___ Stored data

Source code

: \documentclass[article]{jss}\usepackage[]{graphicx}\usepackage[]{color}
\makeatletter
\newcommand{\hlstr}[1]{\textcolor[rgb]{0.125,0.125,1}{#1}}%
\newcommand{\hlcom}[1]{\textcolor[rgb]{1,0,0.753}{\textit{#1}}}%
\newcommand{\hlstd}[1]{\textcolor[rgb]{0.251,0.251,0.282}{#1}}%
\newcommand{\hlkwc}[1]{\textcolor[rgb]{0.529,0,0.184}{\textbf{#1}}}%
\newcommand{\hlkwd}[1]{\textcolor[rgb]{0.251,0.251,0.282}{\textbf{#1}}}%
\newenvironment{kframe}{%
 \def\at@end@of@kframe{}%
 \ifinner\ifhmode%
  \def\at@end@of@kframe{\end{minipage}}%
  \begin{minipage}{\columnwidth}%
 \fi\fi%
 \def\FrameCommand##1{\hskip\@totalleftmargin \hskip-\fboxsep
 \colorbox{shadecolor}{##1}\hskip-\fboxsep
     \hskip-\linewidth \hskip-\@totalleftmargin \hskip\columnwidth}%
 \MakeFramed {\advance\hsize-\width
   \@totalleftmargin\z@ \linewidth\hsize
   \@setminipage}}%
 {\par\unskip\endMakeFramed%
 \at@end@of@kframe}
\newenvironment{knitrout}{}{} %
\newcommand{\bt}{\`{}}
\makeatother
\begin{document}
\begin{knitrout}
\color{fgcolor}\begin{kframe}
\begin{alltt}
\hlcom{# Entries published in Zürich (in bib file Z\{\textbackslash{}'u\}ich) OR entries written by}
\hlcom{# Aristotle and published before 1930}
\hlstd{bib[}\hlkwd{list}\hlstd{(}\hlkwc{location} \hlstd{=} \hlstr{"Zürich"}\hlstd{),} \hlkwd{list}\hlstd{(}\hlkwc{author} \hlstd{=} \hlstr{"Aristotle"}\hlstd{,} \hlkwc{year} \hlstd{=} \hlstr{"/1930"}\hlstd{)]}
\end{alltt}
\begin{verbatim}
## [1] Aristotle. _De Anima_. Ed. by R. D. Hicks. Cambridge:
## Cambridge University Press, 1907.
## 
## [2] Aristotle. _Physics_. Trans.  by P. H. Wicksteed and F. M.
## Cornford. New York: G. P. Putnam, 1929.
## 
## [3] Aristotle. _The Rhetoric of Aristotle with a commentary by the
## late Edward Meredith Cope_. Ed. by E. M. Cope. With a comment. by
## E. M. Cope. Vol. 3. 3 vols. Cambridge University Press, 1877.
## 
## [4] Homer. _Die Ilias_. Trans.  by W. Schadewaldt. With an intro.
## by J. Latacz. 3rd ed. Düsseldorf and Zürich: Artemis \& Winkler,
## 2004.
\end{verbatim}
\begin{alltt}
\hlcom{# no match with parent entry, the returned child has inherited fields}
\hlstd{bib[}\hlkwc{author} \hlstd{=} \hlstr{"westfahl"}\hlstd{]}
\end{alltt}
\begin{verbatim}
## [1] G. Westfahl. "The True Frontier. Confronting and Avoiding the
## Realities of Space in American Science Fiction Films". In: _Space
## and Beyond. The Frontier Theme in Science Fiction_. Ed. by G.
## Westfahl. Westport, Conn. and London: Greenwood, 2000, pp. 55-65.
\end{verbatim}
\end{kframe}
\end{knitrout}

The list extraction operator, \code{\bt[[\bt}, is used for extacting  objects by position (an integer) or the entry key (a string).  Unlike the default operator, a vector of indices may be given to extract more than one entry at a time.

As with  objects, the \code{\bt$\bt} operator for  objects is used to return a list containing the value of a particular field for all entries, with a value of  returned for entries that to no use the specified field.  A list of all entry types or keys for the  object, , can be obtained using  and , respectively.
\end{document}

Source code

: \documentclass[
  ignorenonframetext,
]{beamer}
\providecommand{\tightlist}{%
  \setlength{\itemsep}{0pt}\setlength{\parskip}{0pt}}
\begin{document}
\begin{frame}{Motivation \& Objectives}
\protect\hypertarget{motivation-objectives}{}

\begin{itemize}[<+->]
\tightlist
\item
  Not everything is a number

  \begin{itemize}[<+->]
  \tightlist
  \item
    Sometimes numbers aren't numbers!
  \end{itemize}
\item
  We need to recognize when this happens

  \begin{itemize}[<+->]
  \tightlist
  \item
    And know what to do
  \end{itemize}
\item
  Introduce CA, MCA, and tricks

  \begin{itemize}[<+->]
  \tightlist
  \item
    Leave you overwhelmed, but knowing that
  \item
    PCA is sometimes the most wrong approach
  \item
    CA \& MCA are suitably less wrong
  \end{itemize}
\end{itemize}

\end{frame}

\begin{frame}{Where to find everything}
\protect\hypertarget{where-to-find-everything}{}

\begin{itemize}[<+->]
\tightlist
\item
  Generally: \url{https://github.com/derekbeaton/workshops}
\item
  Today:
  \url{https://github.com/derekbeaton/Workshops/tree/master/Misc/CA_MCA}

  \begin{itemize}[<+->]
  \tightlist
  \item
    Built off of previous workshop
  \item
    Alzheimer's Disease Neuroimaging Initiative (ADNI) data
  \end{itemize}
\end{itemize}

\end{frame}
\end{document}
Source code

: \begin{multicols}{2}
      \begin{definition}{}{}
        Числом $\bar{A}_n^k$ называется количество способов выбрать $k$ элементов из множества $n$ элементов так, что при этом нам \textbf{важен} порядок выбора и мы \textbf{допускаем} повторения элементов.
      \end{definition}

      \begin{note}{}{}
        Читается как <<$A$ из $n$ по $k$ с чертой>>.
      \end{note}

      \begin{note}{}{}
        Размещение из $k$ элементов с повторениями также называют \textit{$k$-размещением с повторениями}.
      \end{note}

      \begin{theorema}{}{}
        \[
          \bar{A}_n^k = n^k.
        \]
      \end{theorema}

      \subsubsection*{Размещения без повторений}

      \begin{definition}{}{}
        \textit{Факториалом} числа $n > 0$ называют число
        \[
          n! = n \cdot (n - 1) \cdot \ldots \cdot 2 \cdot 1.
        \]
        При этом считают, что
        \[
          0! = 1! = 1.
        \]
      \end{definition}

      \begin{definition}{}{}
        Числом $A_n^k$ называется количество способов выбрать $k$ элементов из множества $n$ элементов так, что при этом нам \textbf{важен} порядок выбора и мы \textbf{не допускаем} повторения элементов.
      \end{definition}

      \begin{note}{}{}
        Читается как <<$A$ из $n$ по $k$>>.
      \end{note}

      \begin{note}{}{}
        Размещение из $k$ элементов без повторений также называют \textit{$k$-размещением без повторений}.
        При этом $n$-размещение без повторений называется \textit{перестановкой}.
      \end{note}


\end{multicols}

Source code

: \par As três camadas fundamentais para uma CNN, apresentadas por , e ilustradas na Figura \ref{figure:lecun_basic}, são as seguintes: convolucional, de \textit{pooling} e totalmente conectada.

______

Every line of the data above should be output exactly as written.

## Result of this task
Source code

: \documentclass[article]{jss}\usepackage[]{graphicx}\usepackage[]{color}
\makeatletter
\newcommand{\hlstr}[1]{\textcolor[rgb]{0.125,0.125,1}{#1}}%
\newcommand{\hlcom}[1]{\textcolor[rgb]{1,0,0.753}{\textit{#1}}}%
\newcommand{\hlstd}[1]{\textcolor[rgb]{0.251,0.251,0.282}{#1}}%
\newcommand{\hlkwc}[1]{\textcolor[rgb]{0.529,0,0.184}{\textbf{#1}}}%
\newcommand{\hlkwd}[1]{\textcolor[rgb]{0.251,0.251,0.282}{\textbf{#1}}}%
\newenvironment{kframe}{%
 \def\at@end@of@kframe{}%
 \ifinner\ifhmode%
  \def\at@end@of@kframe{\end{minipage}}%
  \begin{minipage}{\columnwidth}%
 \fi\fi%
 \def\FrameCommand##1{\hskip\@totalleftmargin \hskip-\fboxsep
 \colorbox{shadecolor}{##1}\hskip-\fboxsep
     \hskip-\linewidth \hskip-\@totalleftmargin \hskip\columnwidth}%
 \MakeFramed {\advance\hsize-\width
   \@totalleftmargin\z@ \linewidth\hsize
   \@setminipage}}%
 {\par\unskip\endMakeFramed%
 \at@end@of@kframe}
\newenvironment{knitrout}{}{} %
\newcommand{\bt}{\`{}}
\makeatother
\begin{document}
\begin{knitrout}
\color{fgcolor}\begin{kframe}
\begin{alltt}
\hlcom{# Entries published in Zürich (in bib file Z\{\textbackslash{}'u\}ich) OR entries written by}
\hlcom{# Aristotle and published before 1930}
\hlstd{bib[}\hlkwd{list}\hlstd{(}\hlkwc{location} \hlstd{=} \hlstr{"Zürich"}\hlstd{),} \hlkwd{list}\hlstd{(}\hlkwc{author} \hlstd{=} \hlstr{"Aristotle"}\hlstd{,} \hlkwc{year} \hlstd{=} \hlstr{"/1930"}\hlstd{)]}
\end{alltt}
\begin{verbatim}
## [1] Aristotle. _De Anima_. Ed. by R. D. Hicks. Cambridge:
## Cambridge University Press, 1907.
## 
## [2] Aristotle. _Physics_. Trans.  by P. H. Wicksteed and F. M.
## Cornford. New York: G. P. Putnam, 1929.
## 
## [3] Aristotle. _The Rhetoric of Aristotle with a commentary by the
## late Edward Meredith Cope_. Ed. by E. M. Cope. With a comment. by
## E. M. Cope. Vol. 3. 3 vols. Cambridge University Press, 1877.
## 
## [4] Homer. _Die Ilias_. Trans.  by W. Schadewaldt. With an intro.
## by J. Latacz. 3rd ed. Düsseldorf and Zürich: Artemis \& Winkler,
## 2004.
\end{verbatim}
\begin{alltt}
\hlcom{# no match with parent entry, the returned child has inherited fields}
\hlstd{bib[}\hlkwc{author} \hlstd{=} \hlstr{"westfahl"}\hlstd{]}
\end{alltt}
\begin{verbatim}
## [1] G. Westfahl. "The True Frontier. Confronting and Avoiding the
## Realities of Space in American Science Fiction Films". In: _Space
## and Beyond. The Frontier Theme in Science Fiction_. Ed. by G.
## Westfahl. Westport, Conn. and London: Greenwood, 2000, pp. 55-65.
\end{verbatim}
\end{kframe}
\end{knitrout}

The list extraction operator, \code{\bt[[\bt}, is used for extacting  objects by position (an integer) or the entry key (a string).  Unlike the default operator, a vector of indices may be given to extract more than one entry at a time.

As with  objects, the \code{\bt$\bt} operator for  objects is used to return a list containing the value of a particular field for all entries, with a value of  returned for entries that to no use the specified field.  A list of all entry types or keys for the  object, , can be obtained using  and , respectively.
\end{document}

Source code

: \documentclass[
  ignorenonframetext,
]{beamer}
\providecommand{\tightlist}{%
  \setlength{\itemsep}{0pt}\setlength{\parskip}{0pt}}
\begin{document}
\begin{frame}{Motivation \& Objectives}
\protect\hypertarget{motivation-objectives}{}

\begin{itemize}[<+->]
\tightlist
\item
  Not everything is a number

  \begin{itemize}[<+->]
  \tightlist
  \item
    Sometimes numbers aren't numbers!
  \end{itemize}
\item
  We need to recognize when this happens

  \begin{itemize}[<+->]
  \tightlist
  \item
    And know what to do
  \end{itemize}
\item
  Introduce CA, MCA, and tricks

  \begin{itemize}[<+->]
  \tightlist
  \item
    Leave you overwhelmed, but knowing that
  \item
    PCA is sometimes the most wrong approach
  \item
    CA \& MCA are suitably less wrong
  \end{itemize}
\end{itemize}

\end{frame}

\begin{frame}{Where to find everything}
\protect\hypertarget{where-to-find-everything}{}

\begin{itemize}[<+->]
\tightlist
\item
  Generally: \url{https://github.com/derekbeaton/workshops}
\item
  Today:
  \url{https://github.com/derekbeaton/Workshops/tree/master/Misc/CA_MCA}

  \begin{itemize}[<+->]
  \tightlist
  \item
    Built off of previous workshop
  \item
    Alzheimer's Disease Neuroimaging Initiative (ADNI) data
  \end{itemize}
\end{itemize}

\end{frame}
\end{document}
Source code

: \begin{multicols}{2}
      \begin{definition}{}{}
        Числом $\bar{A}_n^k$ называется количество способов выбрать $k$ элементов из множества $n$ элементов так, что при этом нам \textbf{важен} порядок выбора и мы \textbf{допускаем} повторения элементов.
      \end{definition}

      \begin{note}{}{}
        Читается как <<$A$ из $n$ по $k$ с чертой>>.
      \end{note}

      \begin{note}{}{}
        Размещение из $k$ элементов с повторениями также называют \textit{$k$-размещением с повторениями}.
      \end{note}

      \begin{theorema}{}{}
        \[
          \bar{A}_n^k = n^k.
        \]
      \end{theorema}

      \subsubsection*{Размещения без повторений}

      \begin{definition}{}{}
        \textit{Факториалом} числа $n > 0$ называют число
        \[
          n! = n \cdot (n - 1) \cdot \ldots \cdot 2 \cdot 1.
        \]
        При этом считают, что
        \[
          0! = 1! = 1.
        \]
      \end{definition}

      \begin{definition}{}{}
        Числом $A_n^k$ называется количество способов выбрать $k$ элементов из множества $n$ элементов так, что при этом нам \textbf{важен} порядок выбора и мы \textbf{не допускаем} повторения элементов.
      \end{definition}

      \begin{note}{}{}
        Читается как <<$A$ из $n$ по $k$>>.
      \end{note}

      \begin{note}{}{}
        Размещение из $k$ элементов без повторений также называют \textit{$k$-размещением без повторений}.
        При этом $n$-размещение без повторений называется \textit{перестановкой}.
      \end{note}


\end{multicols}

Source code

: \par As três camadas fundamentais para uma CNN, apresentadas por , e ilustradas na Figura \ref{figure:lecun_basic}, são as seguintes: convolucional, de \textit{pooling} e totalmente conectada.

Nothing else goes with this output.